Für die Zeit des Berufungsverfahrens können die Zölle zunächst in Kraft bleiben. Die bereits geltenden Einfuhrzölle in Höhe von 25 Prozent auf Autos, Stahl und Aluminium sind von diesem Gerichtsstreit aber nicht betroffen.

Trump lobte am Freitag in Pennsylvania auch die geplante Kooperation zwischen US Steel und dem japanischen Konzern Nippon Steel. Die Übernahme des US-Unternehmens durch die Japaner steht seit Monaten im Raum, war jedoch von den Gewerkschaften bei US Steel abgelehnt und von Trumps Vorgänger Joe Biden blockiert worden. Auch Trump hatte sich im Wahlkampf als Gegner einer Übernahme von US Steel durch Nippon Steel positioniert.

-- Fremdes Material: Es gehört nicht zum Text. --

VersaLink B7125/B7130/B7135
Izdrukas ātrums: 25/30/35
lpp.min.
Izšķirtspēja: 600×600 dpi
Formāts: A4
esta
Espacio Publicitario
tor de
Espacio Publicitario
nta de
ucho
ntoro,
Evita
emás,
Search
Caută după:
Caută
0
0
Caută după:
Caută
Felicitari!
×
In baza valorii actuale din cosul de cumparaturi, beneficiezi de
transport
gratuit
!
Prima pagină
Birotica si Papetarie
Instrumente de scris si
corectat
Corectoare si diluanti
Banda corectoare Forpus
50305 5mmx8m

Am Montag hatte Trump verkündet, es habe eine Einigung zwischen US Steel und Nippon Steel gegeben, ohne Details zu nennen. Am Freitag bekräftigte er, US Steel werde weiterhin "von den USA kontrolliert werden", es werde keine Entlassungen oder Ausgliederungen von Arbeitsplätzen geben. Stattdessen werde Nippon Steel Milliarden Dollar in neue Werke und die Modernisierung von Minen stecken. In der vergangenen Woche hatte Trump gesagt, der Hauptsitz von US Steel werde Pittsburgh im Bundesstaat Pennsylvania bleiben.

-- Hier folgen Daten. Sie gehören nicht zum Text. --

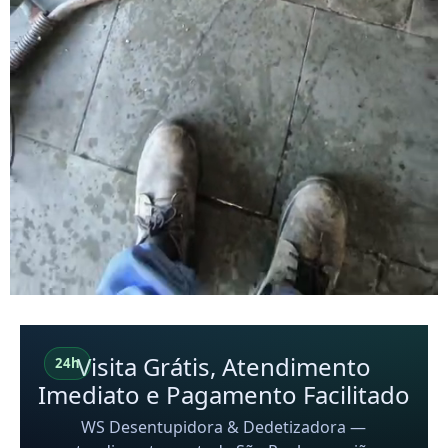
Visita Grátis, Atendimento
24h
Imediato e Pagamento Facilitado
WS Desentupidora & Dedetizadora —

Trump versprach zudem, Nippon Steel werde im Rahmen der Vereinbarung 2,2 Milliarden Dollar in die Produktion des Werks Mon Valley Works-Irvin investieren. Weitere sieben Milliarden Dollar würden zusätzlich in die Modernisierung weiterer Stahlwerke gehen sowie in eine Erweiterung der Eisenerzförderung und den Bau neuer Anlagen in den Bundesstaaten Indiana und Minnesota.

Der Vertrag mit dem japanischen Stahlkonzern sei noch nicht geschlossen, sagte Trump später bei seiner Rückkehr nach Washington. "Ich muss den endgültigen Deal mit Nippon noch genehmigen, und wir haben den endgültigen Deal noch nicht gesehen, aber sie sind eine sehr große Verpflichtung eingegangen", sagte der Präsident vor Journalisten.